Kraków joins UNESCO Cities of Literature

Kraków joins UNESCO Cities of Literature

Kraków has been named a UNESCO City of Literature, the seventh holder of the prestigious title alongside Edinburgh, Melbourne, Iowa City, Dublin, Reykjavik, and Norwich in England. UNESCO’s City of Literature program is part of the organization’s Creative Cities Network.

Market Square wits St Mary and St. Adalbert Churches, Krakow: photo - Wikipedia

Market Square wits St Mary and St. Adalbert Churches, Krakow: photo – Wikipedia

The announcement by Irina Bokova, Director-General of UNESCO, marks the crowning of three years of efforts by Krakow’s cultural milieu and Edinburgh, its partner city, to have the city’s literary traditions and its present literary scene recognized on an international forum.

Krakow’s application won the support of over 150 prominent writers, including Nobel Prize winners Orhan Pamuk, Mario Vargas Llosa and Herta Mueller.

Welcoming the UNESCO decision, mayor of Krakow Jacek Majchrowski, said few cities are honored with such a title.

The mayor recalled that it was in Kraków, in 1508, the first book in the Polish language was published, under the title ‘The History of the Martyrdom of Our Lord Jesus Christ’ by an anonymous author, and that Kraków has an extensive network of public libraries and publishing houses.

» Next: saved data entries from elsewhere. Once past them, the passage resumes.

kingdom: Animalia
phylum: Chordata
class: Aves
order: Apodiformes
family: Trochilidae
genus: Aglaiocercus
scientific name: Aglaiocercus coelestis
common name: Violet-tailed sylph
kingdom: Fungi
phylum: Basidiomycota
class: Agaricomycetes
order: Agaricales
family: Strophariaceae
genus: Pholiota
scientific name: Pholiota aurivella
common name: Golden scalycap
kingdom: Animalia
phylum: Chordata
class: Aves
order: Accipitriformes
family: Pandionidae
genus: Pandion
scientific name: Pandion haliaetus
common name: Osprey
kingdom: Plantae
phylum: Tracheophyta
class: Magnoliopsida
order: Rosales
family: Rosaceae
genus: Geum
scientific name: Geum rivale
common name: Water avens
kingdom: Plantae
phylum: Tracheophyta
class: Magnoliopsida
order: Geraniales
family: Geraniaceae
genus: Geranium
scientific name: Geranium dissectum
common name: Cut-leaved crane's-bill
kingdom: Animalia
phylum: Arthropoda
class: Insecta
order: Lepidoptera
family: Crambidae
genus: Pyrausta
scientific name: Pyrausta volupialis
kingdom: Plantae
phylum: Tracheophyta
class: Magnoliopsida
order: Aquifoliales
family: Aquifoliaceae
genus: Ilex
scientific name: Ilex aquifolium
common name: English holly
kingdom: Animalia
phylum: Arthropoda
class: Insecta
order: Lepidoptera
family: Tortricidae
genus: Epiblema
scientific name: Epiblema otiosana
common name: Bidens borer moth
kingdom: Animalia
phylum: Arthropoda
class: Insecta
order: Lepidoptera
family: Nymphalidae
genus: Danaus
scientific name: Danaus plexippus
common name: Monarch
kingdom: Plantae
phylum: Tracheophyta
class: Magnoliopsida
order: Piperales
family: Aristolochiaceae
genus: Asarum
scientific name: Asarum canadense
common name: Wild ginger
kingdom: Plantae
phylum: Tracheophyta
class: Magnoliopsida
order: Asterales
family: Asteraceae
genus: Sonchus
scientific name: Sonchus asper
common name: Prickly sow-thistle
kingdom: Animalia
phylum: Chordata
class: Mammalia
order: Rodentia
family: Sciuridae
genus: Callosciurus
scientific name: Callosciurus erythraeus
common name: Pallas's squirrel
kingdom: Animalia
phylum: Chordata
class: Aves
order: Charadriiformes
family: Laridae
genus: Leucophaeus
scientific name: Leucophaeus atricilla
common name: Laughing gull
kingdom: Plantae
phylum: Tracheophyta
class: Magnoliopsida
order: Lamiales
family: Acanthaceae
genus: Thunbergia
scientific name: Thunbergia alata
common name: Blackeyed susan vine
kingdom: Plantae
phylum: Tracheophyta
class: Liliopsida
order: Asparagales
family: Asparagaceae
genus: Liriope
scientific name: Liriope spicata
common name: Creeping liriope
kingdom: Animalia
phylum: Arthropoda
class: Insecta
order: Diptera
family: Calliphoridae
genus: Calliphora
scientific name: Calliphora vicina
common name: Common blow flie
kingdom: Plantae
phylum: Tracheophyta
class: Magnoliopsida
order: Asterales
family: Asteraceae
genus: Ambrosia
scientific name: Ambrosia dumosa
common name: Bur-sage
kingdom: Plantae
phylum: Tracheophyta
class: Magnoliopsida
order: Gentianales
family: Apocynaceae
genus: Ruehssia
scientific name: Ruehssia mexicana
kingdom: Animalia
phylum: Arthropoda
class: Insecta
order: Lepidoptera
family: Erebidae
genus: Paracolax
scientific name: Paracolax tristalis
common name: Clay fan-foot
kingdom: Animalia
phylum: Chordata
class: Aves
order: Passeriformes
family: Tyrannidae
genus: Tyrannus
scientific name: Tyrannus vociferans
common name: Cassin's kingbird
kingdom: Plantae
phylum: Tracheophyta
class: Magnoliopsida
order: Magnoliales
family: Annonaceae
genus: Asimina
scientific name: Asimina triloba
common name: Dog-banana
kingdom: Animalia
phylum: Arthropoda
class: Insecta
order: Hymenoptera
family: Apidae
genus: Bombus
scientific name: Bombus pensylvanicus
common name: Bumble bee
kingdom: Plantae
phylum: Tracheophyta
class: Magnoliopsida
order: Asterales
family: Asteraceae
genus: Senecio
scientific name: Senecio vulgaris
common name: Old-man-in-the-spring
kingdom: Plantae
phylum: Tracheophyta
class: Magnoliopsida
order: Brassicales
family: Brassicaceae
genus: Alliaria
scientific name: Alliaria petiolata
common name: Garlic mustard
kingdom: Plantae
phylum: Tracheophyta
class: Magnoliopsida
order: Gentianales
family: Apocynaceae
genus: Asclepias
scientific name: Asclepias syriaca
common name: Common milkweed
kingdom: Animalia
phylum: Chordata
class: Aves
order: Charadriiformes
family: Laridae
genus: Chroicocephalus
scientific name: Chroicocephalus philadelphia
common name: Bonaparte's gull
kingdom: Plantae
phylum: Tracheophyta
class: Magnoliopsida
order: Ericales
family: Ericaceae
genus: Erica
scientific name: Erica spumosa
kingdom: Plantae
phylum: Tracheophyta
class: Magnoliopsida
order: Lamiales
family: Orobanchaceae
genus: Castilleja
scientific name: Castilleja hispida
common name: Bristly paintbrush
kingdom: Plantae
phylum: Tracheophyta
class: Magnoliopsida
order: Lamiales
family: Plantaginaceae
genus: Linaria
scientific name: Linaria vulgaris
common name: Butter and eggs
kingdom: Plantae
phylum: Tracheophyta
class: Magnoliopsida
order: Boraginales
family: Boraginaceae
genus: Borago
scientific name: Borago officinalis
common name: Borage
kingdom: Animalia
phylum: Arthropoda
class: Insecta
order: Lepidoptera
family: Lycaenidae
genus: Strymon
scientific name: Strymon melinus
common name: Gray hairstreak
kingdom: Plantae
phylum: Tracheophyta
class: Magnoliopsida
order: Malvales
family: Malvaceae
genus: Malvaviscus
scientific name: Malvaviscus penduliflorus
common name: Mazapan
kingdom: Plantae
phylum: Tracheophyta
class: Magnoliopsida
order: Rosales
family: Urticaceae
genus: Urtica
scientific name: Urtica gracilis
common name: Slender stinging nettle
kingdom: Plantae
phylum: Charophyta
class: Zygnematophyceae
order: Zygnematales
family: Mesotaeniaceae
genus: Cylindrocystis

Kraków also serves as the venue for two major literary festivals, an annual Joseph Conrad Festival and the bi-annual Czesław Miłosz Festival, and hosts an annual Book Fair and ‘Meetings of Poets from the East and West’, which attracts more than 35,000 visitors.

Kraków was the home of Wisława Szymborska, the Nobel Prize in Literature winner in 1996, throughout her long life until her death last year, and for many years of Czesław Miłosz, the 1980 Nobel Prize winner, plus Sławomir Mrożek, who died last August.

John Kenyon, executive director of the Iowa City UNESCO City of Literature, said Krakow was a welcome addition to the network.

“I had the pleasure of travelling to Krakow last year, and what I found was a vibrant literary city that celebrates deep heritage and enormous potential,” he said.